As profundezas dos oceanos ainda são um ambiente desconhecido para a humanidade. Estima-se que menos de 5% das águas oceânicas tenham sido exploradas, e os conhecimentos que se escondem no mar permanecem por muito tempo em segredo — até que pesquisadores os revelam. A tese de doutorado de Aline Zanotti, pesquisadora do Centro de Biologia Marinha (CEBIMar) da USP e da Universidade Federal do Paraná (UFPR), cumpre esse papel e joga luz sobre um tema até agora pouco estudado: o microbioma de corais do mar profundo.
Considerado uma pesquisa de base, isto é, responsável por gerar fundamentos que servirão para a construção de outras teses, o estudo aborda dois assuntos não tão recorrentes — a zona de mar profundo (que, nesse caso, compreende a região a mil metros de profundidade, mas que se inicia por volta dos 150 metros e já teve espécies de corais registradas a mais de 6 mil metros) e o microbioma dos corais. “Os microbiomas não são só as bactérias, são também as arqueias e outros microrganismos que formam uma comunidade em um ambiente”, explica Aline.
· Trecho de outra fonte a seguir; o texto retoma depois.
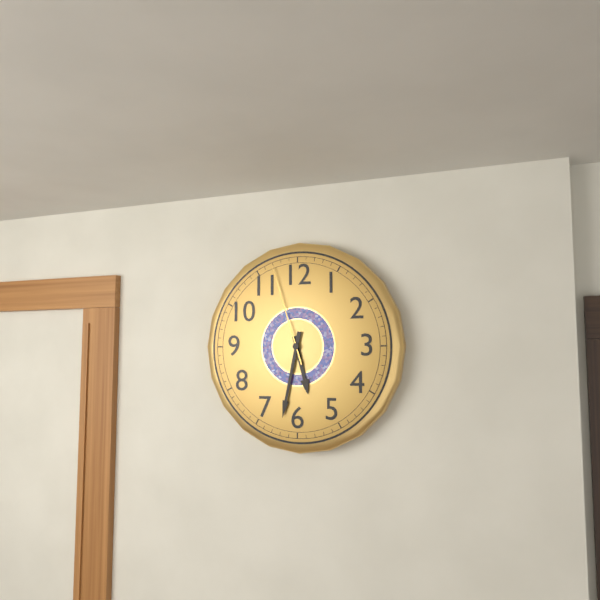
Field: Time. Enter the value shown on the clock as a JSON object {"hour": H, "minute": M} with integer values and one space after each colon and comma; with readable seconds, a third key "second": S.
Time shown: {"hour": 5, "minute": 32, "second": 57}
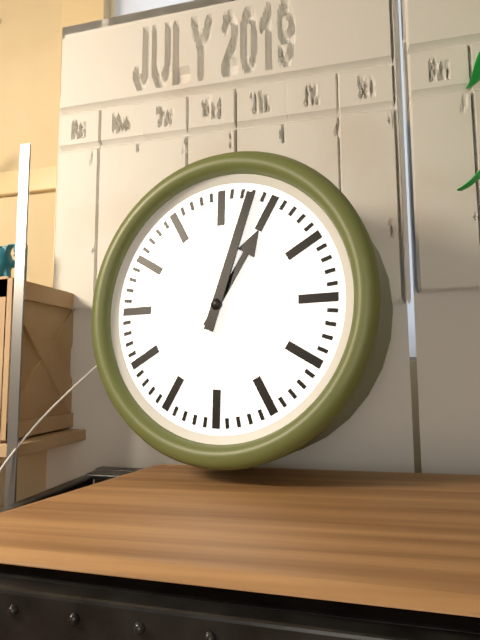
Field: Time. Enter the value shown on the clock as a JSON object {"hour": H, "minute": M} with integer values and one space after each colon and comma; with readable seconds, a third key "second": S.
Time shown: {"hour": 1, "minute": 3}
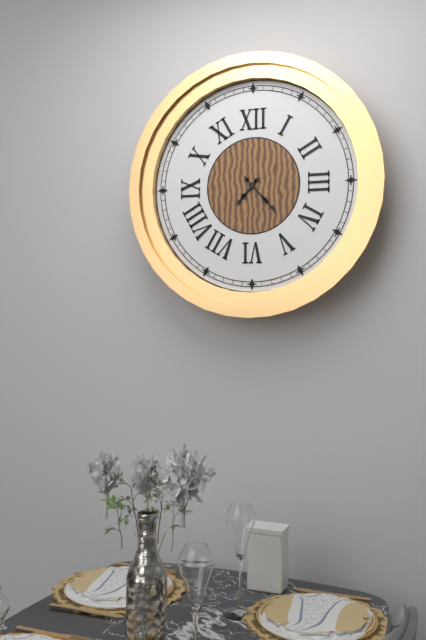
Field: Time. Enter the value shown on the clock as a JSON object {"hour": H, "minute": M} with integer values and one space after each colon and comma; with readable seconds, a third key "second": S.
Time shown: {"hour": 7, "minute": 23}
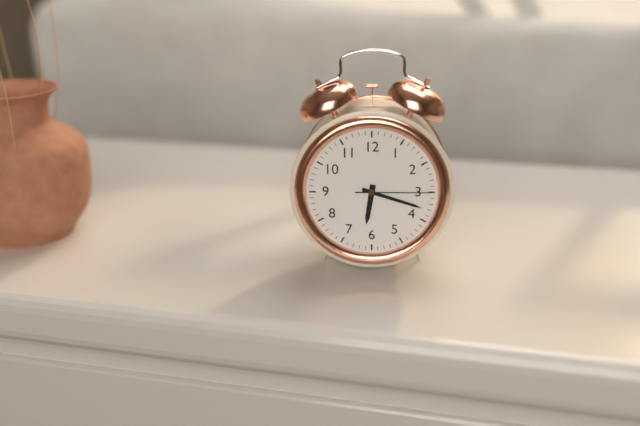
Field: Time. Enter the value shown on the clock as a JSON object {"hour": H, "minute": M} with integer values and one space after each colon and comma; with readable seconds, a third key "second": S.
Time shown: {"hour": 6, "minute": 18, "second": 15}
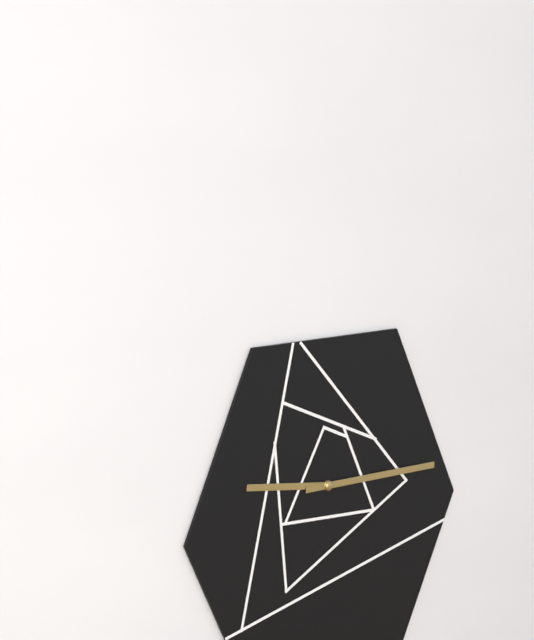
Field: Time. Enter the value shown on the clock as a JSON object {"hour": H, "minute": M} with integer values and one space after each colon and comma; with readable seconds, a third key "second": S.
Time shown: {"hour": 9, "minute": 15}
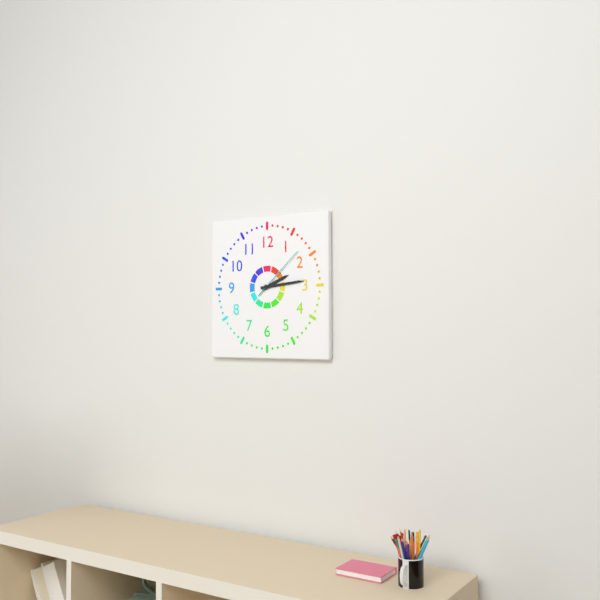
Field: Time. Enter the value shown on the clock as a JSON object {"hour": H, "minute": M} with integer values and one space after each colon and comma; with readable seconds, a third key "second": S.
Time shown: {"hour": 2, "minute": 14, "second": 8}
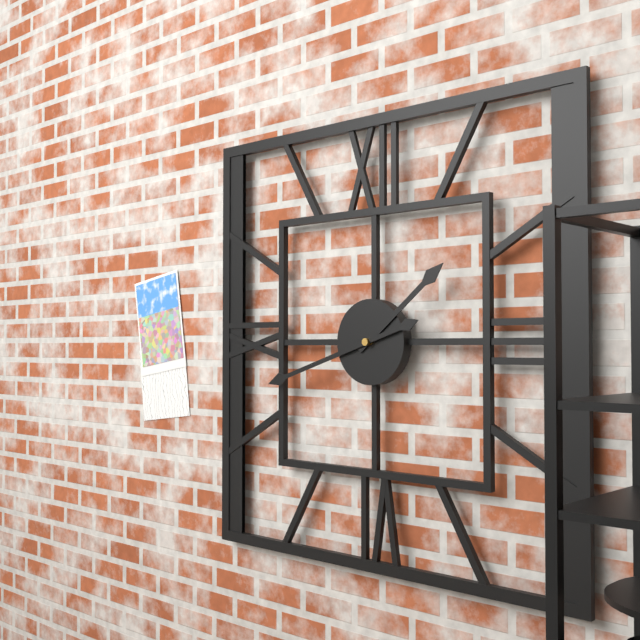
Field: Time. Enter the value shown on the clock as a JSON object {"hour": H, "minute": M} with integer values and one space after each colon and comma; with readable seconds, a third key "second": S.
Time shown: {"hour": 1, "minute": 42}
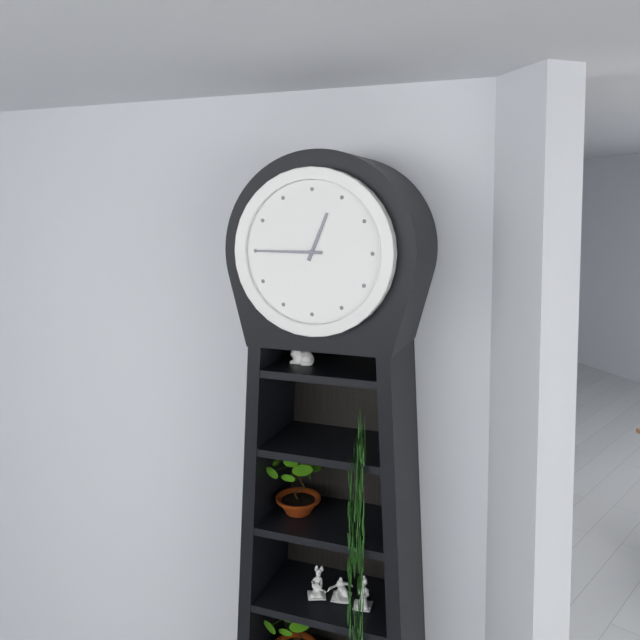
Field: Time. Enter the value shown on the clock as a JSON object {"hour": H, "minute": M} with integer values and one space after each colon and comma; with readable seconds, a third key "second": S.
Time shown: {"hour": 12, "minute": 45}
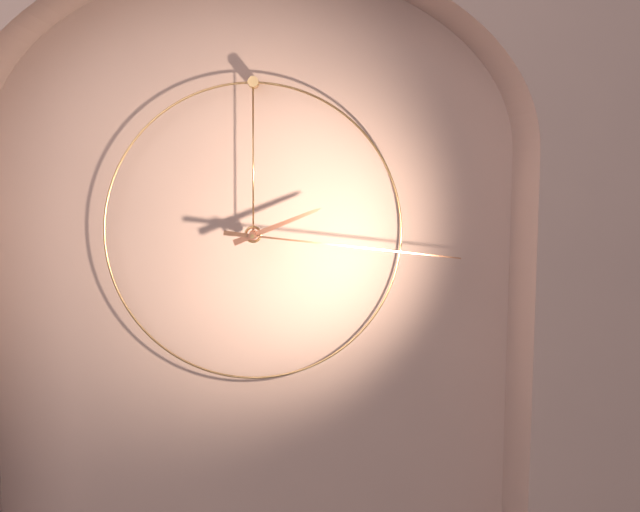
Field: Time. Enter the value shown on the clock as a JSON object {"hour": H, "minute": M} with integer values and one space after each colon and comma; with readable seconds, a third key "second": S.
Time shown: {"hour": 2, "minute": 16}
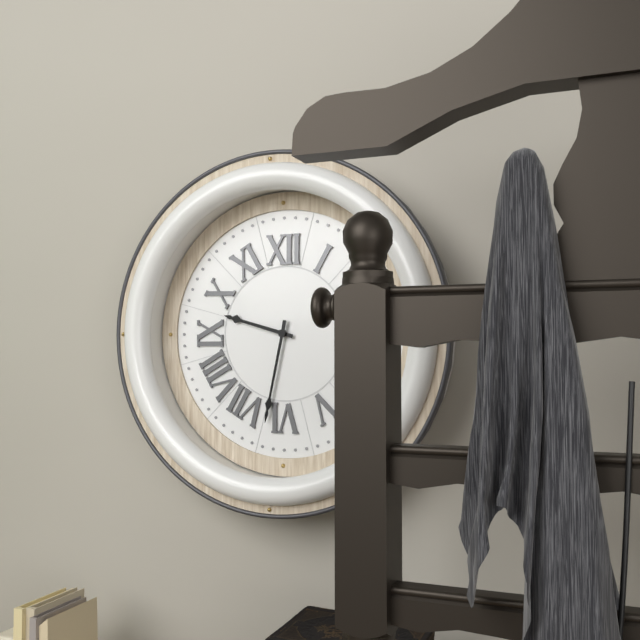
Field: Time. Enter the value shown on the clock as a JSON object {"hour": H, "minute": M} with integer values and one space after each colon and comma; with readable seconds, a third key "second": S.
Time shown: {"hour": 9, "minute": 32}
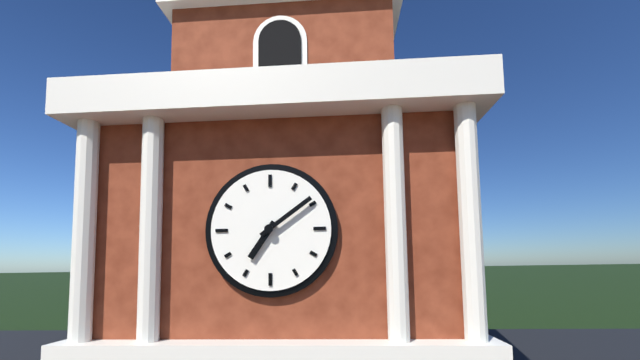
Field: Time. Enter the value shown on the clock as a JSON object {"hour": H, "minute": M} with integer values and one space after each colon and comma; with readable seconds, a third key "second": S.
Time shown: {"hour": 7, "minute": 9}
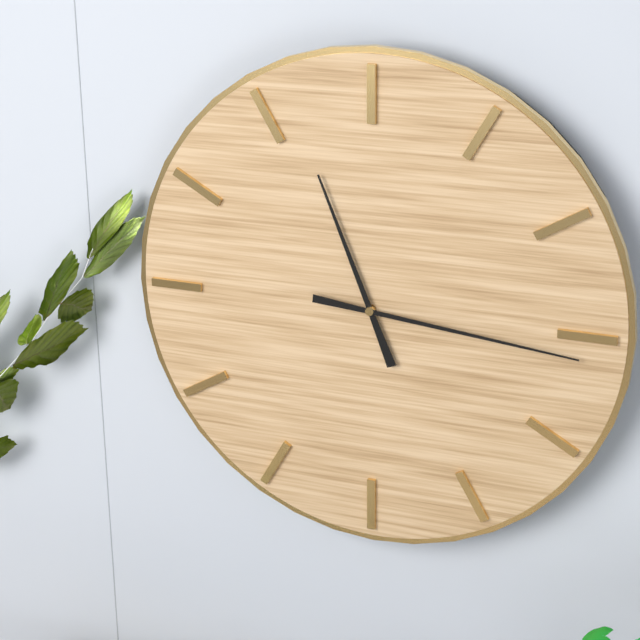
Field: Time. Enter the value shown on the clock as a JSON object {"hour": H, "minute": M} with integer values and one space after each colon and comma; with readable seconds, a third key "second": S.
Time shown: {"hour": 11, "minute": 16}
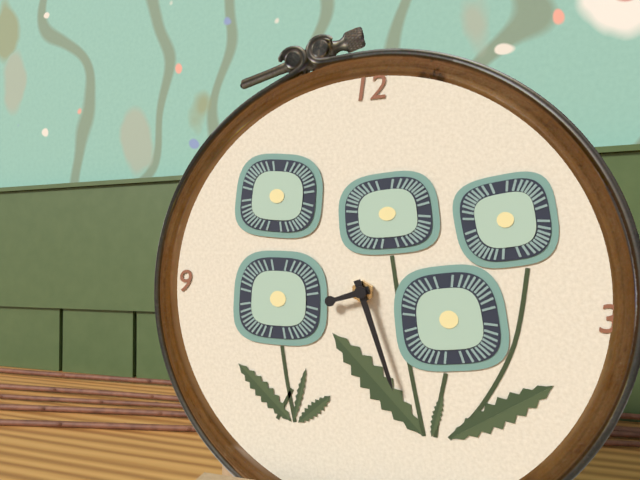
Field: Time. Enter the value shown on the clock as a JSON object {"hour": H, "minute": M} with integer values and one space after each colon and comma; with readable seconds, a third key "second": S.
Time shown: {"hour": 8, "minute": 27}
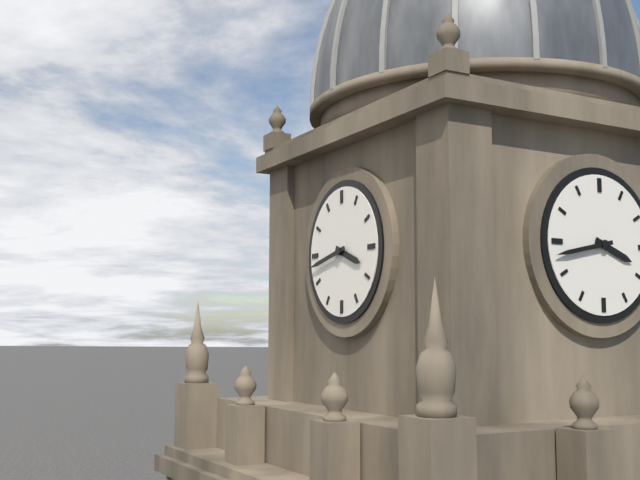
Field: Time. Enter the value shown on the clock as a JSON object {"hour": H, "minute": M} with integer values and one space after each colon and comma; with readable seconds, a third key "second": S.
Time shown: {"hour": 3, "minute": 43}
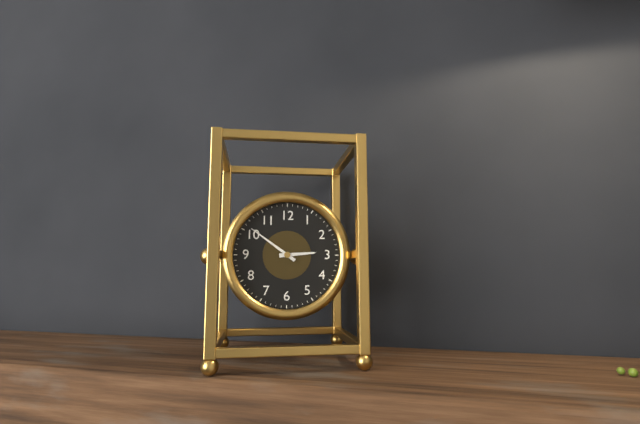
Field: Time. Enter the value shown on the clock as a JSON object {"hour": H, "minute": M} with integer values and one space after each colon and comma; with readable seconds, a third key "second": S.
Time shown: {"hour": 2, "minute": 51}
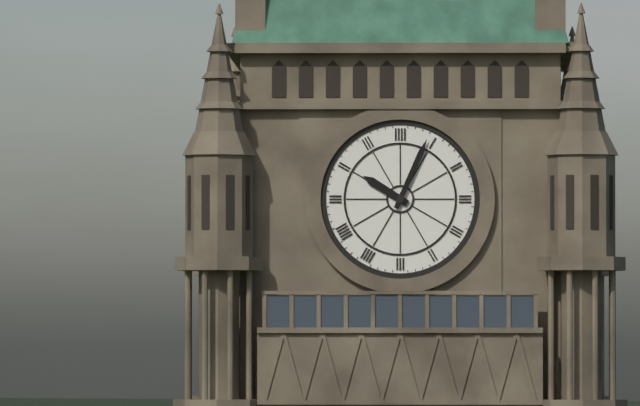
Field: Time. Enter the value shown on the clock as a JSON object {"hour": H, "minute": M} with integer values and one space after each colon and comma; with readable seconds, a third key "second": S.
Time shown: {"hour": 10, "minute": 4}
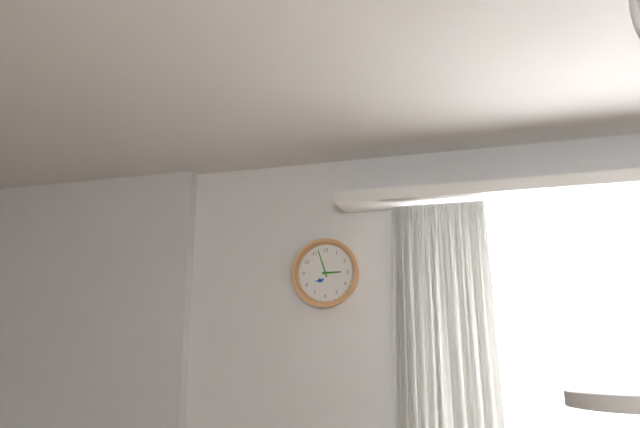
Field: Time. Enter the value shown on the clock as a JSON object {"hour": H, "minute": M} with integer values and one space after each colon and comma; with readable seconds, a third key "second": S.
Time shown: {"hour": 2, "minute": 57}
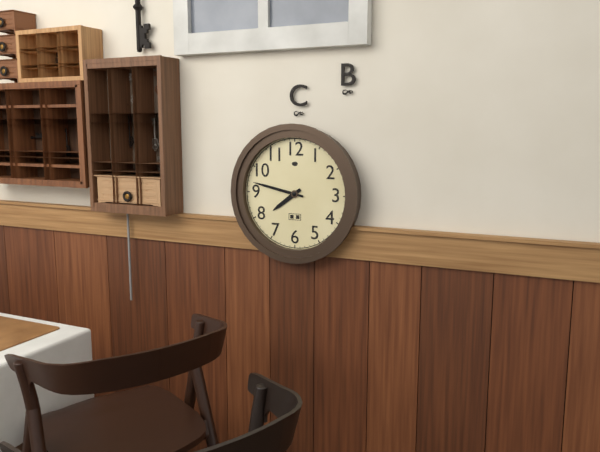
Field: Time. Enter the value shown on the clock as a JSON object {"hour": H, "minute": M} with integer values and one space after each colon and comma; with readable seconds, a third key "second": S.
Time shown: {"hour": 7, "minute": 47}
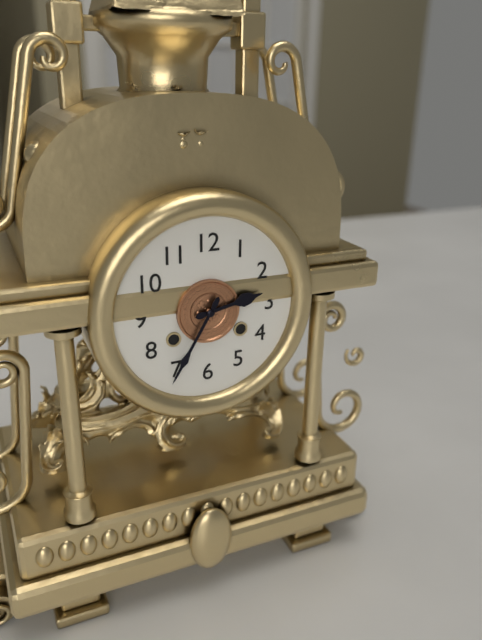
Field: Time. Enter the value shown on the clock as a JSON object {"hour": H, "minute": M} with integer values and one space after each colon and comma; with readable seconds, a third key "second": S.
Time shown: {"hour": 2, "minute": 35}
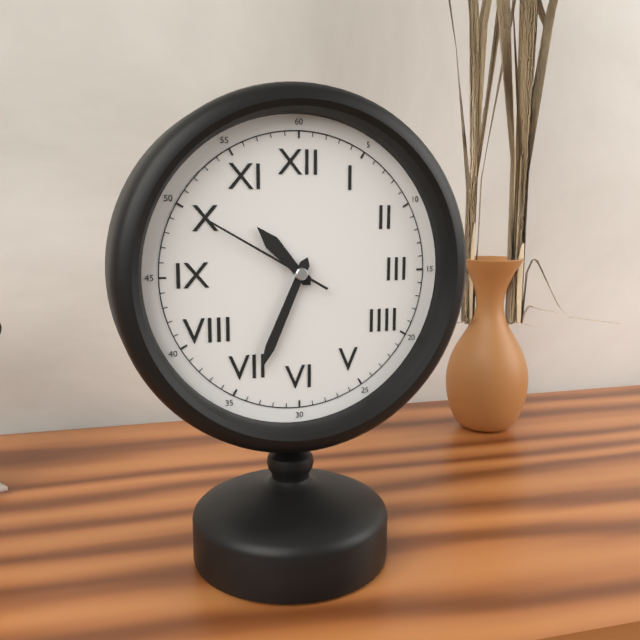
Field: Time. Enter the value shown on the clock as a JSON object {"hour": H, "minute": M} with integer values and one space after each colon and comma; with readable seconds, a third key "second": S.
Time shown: {"hour": 10, "minute": 34, "second": 50}
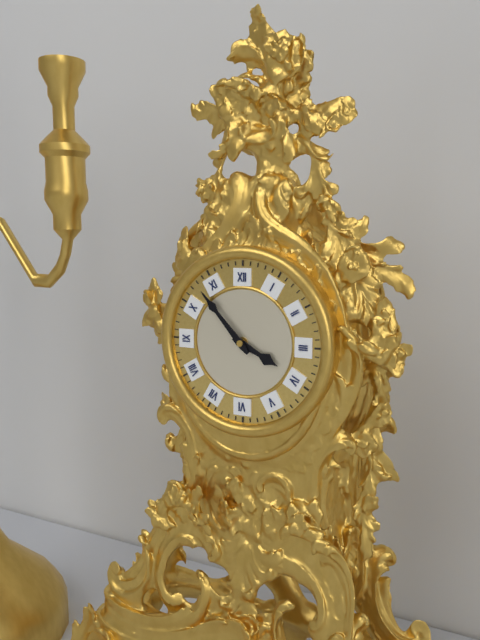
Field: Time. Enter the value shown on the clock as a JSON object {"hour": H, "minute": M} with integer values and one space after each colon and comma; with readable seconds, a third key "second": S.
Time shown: {"hour": 3, "minute": 53}
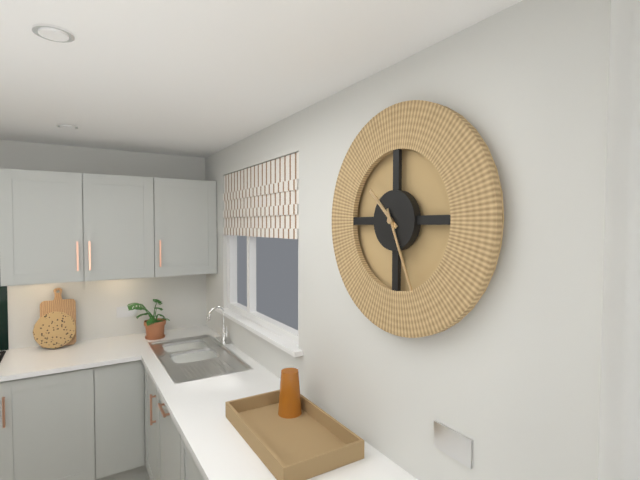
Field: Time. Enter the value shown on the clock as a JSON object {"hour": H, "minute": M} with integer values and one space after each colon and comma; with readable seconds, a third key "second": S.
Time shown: {"hour": 10, "minute": 26}
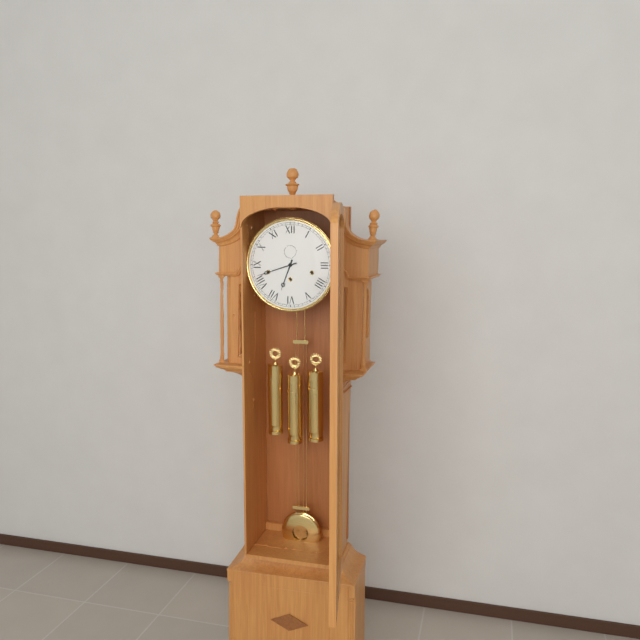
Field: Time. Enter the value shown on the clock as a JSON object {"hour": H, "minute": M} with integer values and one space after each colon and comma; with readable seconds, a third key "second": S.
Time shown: {"hour": 6, "minute": 42}
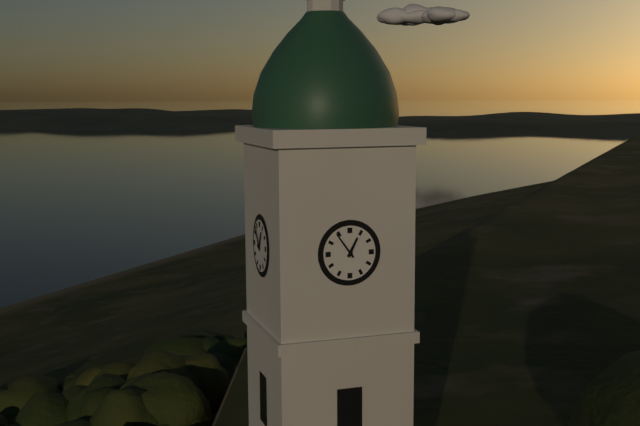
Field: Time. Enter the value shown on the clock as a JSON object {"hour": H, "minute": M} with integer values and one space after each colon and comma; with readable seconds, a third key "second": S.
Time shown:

A falta de trabalhos na área deve-se, em parte, à dificuldade em conseguir material para pesquisa em locais de baixa acessibilidade como é o mar profundo. Muitos dos espécimes usados por Zanotti no projeto, como os vindos dos mares da Nova Caledônia e do Atlântico Norte, já se encontravam no CEBIMar — alguns graças a estudos anteriores de Marcelo Kitahara, professor do Centro e orientador de Aline. “Algumas vezes, só tinha um indivíduo de uma espécie para estudar e não conseguia relacionar informações, então tinha que descrevê-lo”, conta a pesquisadora. Mas mesmo esse empecilho não impediu o estudo de apontar dados interessantes.
Estudar o micro para compreender o macro
Aline explica que cada organismo vivo possui em si um conjunto de bactérias específicas a depender de sua espécie e de outros pontos, como o local em que aquele animal habita. Mas o estudo notou que, ainda que o ambiente influencie em quais microrganismos são encontrados nos espécimes observados, ele não é um fator completamente determinante. Corais de mar profundo e de águas rasas, apesar das discrepâncias notáveis nos ambientes em que estão, apresentam semelhanças consideráveis em seus microbiomas — indicando que os grupos de micróbios que se associam a eles estão relacionados também à evolução dos corais como antozoários. Isso aponta novos horizontes para a pesquisa em genética, que já está sendo realizada no Centro.
Descrever esses microbiomas e compreender a relação entre eles e seus hospedeiros pode ainda ser um passo importante na preservação das espécies marinhas. Ter conhecimento dessa relação entre os microrganismos e seus hospedeiros auxilia a comunidade científica a prever como eles se comportarão frente a algumas situações. “Isso nos ajuda a lidar não só com a questão do aquecimento global, mas com as ações antrópicas, como o despejo de esgoto nas águas, com a poluição”, conta. Além disso, Aline defende a ideia de que entender mais a fundo os microrganismos presentes em outras espécies é também uma maneira da humanidade conhecer melhor os aspectos da própria evolução — pois a metodologia usada no estudo dos corais, por exemplo, e a experiência adquirida no processo de realização desse trabalho podem ser, de certo modo, adaptadas para a pesquisa sobre outros integrantes da fauna e mesmo sobre o ser humano.
Agora, enquanto aguarda a publicação de sua tese, Aline planeja os próximos passos do seu trabalho: “Quero estudar as funções que cada microrganismo exerce nos corais, se ajudam na alimentação, na proteção.” Ela também pretende expandir a pesquisa para realizar descrições de microbiomas de outras espécies — como os encontrados em intestinos de alguns peixes — e continuar a explorar a área da história evolutiva dos corais.